[Opening Data in this exercise section]

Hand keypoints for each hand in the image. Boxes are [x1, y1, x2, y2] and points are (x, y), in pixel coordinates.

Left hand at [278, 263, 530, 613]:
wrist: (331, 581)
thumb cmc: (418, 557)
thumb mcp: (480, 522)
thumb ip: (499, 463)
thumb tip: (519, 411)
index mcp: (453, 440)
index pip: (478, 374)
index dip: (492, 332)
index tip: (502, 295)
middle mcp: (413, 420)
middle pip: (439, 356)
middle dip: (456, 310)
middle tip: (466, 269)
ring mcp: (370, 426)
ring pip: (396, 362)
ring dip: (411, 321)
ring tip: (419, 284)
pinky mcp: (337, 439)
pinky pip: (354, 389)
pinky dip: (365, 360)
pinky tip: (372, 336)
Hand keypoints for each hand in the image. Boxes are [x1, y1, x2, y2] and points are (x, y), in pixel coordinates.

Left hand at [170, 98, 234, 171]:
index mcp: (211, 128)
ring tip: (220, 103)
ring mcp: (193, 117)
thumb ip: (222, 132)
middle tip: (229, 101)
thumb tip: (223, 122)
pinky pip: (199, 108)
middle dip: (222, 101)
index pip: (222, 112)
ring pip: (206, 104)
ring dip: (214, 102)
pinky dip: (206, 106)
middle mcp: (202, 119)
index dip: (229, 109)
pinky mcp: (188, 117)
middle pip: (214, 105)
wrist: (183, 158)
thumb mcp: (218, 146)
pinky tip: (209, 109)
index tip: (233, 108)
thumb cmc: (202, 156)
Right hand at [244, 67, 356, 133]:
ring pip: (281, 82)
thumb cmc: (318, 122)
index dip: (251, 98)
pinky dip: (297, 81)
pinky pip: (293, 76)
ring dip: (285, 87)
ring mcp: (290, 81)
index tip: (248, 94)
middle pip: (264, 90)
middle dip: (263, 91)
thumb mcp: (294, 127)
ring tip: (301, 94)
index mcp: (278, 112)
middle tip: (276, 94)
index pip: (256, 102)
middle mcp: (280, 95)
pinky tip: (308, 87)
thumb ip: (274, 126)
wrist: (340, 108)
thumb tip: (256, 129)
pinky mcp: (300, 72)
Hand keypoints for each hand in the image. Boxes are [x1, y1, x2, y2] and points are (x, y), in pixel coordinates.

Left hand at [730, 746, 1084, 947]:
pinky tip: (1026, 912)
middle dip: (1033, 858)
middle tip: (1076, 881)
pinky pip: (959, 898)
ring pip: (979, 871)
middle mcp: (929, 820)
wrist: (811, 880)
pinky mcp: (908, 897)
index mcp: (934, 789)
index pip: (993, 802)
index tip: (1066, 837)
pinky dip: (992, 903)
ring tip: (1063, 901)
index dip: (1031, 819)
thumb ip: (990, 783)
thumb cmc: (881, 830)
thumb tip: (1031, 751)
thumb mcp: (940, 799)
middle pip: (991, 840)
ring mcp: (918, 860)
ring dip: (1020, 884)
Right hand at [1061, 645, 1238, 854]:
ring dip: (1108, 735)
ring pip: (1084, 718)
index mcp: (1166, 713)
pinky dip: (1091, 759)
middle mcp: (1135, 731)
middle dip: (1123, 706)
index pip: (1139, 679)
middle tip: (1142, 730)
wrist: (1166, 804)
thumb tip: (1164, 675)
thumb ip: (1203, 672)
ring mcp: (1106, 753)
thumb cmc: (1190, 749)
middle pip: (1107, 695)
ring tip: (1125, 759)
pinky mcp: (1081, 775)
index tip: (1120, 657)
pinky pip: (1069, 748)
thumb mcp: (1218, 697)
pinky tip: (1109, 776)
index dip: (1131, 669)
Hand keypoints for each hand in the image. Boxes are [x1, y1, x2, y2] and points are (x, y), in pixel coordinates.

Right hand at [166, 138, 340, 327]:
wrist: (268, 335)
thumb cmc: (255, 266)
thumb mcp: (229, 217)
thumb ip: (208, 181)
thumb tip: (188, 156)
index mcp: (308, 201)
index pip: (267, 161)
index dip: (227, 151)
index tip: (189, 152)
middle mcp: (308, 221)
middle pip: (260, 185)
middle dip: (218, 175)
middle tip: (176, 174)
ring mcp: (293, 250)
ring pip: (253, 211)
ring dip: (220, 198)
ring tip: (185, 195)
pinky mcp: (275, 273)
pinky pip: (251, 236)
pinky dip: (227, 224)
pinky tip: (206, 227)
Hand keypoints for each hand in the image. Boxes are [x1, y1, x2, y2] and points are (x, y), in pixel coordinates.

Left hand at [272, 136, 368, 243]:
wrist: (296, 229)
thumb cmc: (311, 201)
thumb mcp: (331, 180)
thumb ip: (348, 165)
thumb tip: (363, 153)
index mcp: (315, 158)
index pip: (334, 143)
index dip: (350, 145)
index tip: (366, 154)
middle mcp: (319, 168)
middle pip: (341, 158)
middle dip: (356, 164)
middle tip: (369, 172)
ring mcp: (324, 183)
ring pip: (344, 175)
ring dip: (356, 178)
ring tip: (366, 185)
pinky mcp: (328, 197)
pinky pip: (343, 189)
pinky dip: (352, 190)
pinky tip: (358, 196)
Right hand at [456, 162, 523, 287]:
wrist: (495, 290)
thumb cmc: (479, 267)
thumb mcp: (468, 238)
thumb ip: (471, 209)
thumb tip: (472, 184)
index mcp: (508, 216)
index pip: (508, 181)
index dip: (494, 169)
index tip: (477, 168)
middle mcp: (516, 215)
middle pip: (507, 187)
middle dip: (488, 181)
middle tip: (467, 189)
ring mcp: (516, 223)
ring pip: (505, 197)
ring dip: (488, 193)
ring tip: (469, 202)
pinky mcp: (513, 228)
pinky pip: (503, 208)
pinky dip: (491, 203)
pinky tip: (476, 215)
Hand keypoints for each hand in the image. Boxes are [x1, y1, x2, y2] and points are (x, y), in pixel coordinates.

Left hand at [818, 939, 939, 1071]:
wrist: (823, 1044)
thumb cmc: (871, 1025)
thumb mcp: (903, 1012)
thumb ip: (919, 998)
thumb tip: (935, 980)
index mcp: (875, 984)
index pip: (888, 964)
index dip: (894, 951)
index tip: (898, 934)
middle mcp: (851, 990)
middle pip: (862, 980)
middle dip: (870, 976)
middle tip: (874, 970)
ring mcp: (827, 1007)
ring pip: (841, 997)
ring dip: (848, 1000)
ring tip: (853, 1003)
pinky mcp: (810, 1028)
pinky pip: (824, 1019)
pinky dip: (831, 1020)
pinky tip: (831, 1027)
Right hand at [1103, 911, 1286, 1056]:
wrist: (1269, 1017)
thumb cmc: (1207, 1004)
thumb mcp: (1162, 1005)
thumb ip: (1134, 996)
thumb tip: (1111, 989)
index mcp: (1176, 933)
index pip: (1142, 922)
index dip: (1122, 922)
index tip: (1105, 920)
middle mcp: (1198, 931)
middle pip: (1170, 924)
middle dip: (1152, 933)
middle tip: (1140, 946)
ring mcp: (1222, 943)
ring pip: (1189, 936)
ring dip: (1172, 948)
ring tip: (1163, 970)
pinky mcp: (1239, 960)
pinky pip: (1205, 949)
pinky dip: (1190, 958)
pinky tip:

[Closing Data in this exercise section]

#### What is expected
Go through the material above and output exactly the lines from the one containing "pinky pip: (293, 76)" through the one containing "middle dip: (218, 175)".

#### Output of the exercise
pinky pip: (293, 76)
ring dip: (285, 87)
ring mcp: (290, 81)
index tip: (248, 94)
middle pip: (264, 90)
middle dip: (263, 91)
thumb mcp: (294, 127)
ring tip: (301, 94)
index mcp: (278, 112)
middle tip: (276, 94)
index pip: (256, 102)
middle mcp: (280, 95)
pinky tip: (308, 87)
thumb ip: (274, 126)
wrist: (340, 108)
thumb tip: (256, 129)
pinky mcp: (300, 72)
Hand keypoints for each hand in the image. Boxes are [x1, y1, x2, y2] and points are (x, y), in pixel coordinates.

Left hand at [730, 746, 1084, 947]:
pinky tip: (1026, 912)
middle dip: (1033, 858)
middle tip: (1076, 881)
pinky pip: (959, 898)
ring pip: (979, 871)
middle mcp: (929, 820)
wrist: (811, 880)
pinky mcp: (908, 897)
index mcp: (934, 789)
index pip: (993, 802)
index tip: (1066, 837)
pinky dip: (992, 903)
ring tip: (1063, 901)
index dip: (1031, 819)
thumb ip: (990, 783)
thumb cmc: (881, 830)
thumb tip: (1031, 751)
thumb mcp: (940, 799)
middle pip: (991, 840)
ring mcp: (918, 860)
ring dip: (1020, 884)
Right hand at [1061, 645, 1238, 854]:
ring dip: (1108, 735)
ring pip: (1084, 718)
index mcp: (1166, 713)
pinky dip: (1091, 759)
middle mcp: (1135, 731)
middle dip: (1123, 706)
index pip: (1139, 679)
middle tip: (1142, 730)
wrist: (1166, 804)
thumb tip: (1164, 675)
thumb ip: (1203, 672)
ring mcp: (1106, 753)
thumb cmc: (1190, 749)
middle pip: (1107, 695)
ring tip: (1125, 759)
pinky mcp: (1081, 775)
index tip: (1120, 657)
pinky pip: (1069, 748)
thumb mcp: (1218, 697)
pinky tip: (1109, 776)
index dip: (1131, 669)
Hand keypoints for each hand in the image. Boxes are [x1, y1, x2, y2] and points are (x, y), in pixel coordinates.

Right hand at [166, 138, 340, 327]:
wrist: (268, 335)
thumb cmc: (255, 266)
thumb mcp: (229, 217)
thumb ip: (208, 181)
thumb tip: (188, 156)
index mcp: (308, 201)
index pip: (267, 161)
index dip: (227, 151)
index tip: (189, 152)
middle mcp: (308, 221)
middle pip: (260, 185)
middle dip: (218, 175)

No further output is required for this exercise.